Le tronc remua brusquement, et Alexandre perdant brusquement l’équilibre, s’enfonça jusqu’à mi-jambe dans la vase molle. Ce qu’il avait pris pour un arbre était un crocodile monstrueux. Le terrible saurien furieux d’être ainsi arraché aux douceurs de la sieste, ouvrit des mâchoires énormes et s’apprêta à happer d’un seul coup l’imprudent chasseur. Mais celui-ci, sans s’émouvoir à la vue de cette gueule effroyable, hérissée de dents énormes et d’où s’exhalait une écœurante odeur de musc, épaula vivement sa carabine et fit feu au beau milieu de la gorge. Telle est la vitalité du saurien, qu’en dépit de cette terrible blessure, il s’avança jusqu’à toucher le malheureux jeune homme immobilisé dans la vase. Un second coup de feu retentit. La balle, la poudre, la bourre pénétrèrent jusque dans les flancs du monstre qui referma brusquement la gueule et sembla mort sur le coup. Alexandre se croyant enfin délivré, allait tenter de s’arracher de ces terres mouvantes où il enfonçait lentement, quand pour la troisième fois, le crocodile entrouvrit la gueule dans un dernier spasme d’agonie. Le chasseur, désarmé, saisit sa carabine par le canon et asséna un solide coup de crosse sur le museau de son ennemi. Le bois glissa et pénétra entre les mâchoires qui se refermèrent avec un bruit sec. Alexandre tira de toutes ses forces, mais inutilement. Quand le crocodile a ainsi saisi quelque chose, être animé ou non, il le tient bien. Il faut le désarticuler morceau par morceau, à coups de hache pour le lui faire abandonner.

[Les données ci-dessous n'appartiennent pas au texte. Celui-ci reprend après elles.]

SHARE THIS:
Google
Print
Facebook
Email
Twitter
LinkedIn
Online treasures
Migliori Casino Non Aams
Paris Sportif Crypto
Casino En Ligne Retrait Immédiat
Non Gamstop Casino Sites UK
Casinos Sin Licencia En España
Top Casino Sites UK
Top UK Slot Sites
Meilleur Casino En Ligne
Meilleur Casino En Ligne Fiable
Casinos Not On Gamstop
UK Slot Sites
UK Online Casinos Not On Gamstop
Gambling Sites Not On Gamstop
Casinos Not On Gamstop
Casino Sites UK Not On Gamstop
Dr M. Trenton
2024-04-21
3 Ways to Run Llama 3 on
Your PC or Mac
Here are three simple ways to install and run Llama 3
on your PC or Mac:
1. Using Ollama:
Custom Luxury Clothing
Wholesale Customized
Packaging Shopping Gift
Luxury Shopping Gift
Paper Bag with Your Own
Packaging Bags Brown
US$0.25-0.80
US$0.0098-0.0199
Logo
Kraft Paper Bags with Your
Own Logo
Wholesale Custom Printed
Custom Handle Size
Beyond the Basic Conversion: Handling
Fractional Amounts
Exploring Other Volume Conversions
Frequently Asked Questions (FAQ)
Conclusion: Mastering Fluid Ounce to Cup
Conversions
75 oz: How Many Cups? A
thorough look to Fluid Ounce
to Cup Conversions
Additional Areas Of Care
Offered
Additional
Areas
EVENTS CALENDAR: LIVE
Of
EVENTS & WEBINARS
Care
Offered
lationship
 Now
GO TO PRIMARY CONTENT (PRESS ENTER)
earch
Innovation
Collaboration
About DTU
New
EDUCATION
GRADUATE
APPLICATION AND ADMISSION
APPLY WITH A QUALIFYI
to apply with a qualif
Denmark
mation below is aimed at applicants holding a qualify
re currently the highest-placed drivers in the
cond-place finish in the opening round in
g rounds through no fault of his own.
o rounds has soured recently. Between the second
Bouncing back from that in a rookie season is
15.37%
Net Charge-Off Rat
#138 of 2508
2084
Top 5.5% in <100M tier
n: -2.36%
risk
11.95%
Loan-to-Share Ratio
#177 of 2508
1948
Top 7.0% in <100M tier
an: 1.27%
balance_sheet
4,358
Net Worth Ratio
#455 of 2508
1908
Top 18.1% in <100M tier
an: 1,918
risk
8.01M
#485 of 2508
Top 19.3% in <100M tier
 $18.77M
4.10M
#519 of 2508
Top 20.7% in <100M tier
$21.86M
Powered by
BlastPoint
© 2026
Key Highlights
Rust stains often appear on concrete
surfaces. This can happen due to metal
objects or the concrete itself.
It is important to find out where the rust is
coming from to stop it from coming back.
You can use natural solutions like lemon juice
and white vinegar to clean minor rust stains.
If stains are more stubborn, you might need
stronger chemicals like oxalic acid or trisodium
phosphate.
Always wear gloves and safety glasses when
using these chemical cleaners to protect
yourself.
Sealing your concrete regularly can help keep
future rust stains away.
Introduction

Le jeune homme employa vainement toute sa vigueur, contracta jusqu’à la courbature sa puissante musculature, rien n’y fit. Il allait, de guerre lasse, appeler ses amis à l’aide, mais son cri s’arrêta soudain dans sa gorge. Il se sentit pris par une corde qui l’étranglait. Il porta la main à son cou pour se dégager. Il n’en eut pas le temps. Sa tête ramenée en arrière par une force irrésistible toucha le sol. L’asphyxie commençait. Il perdit connaissance.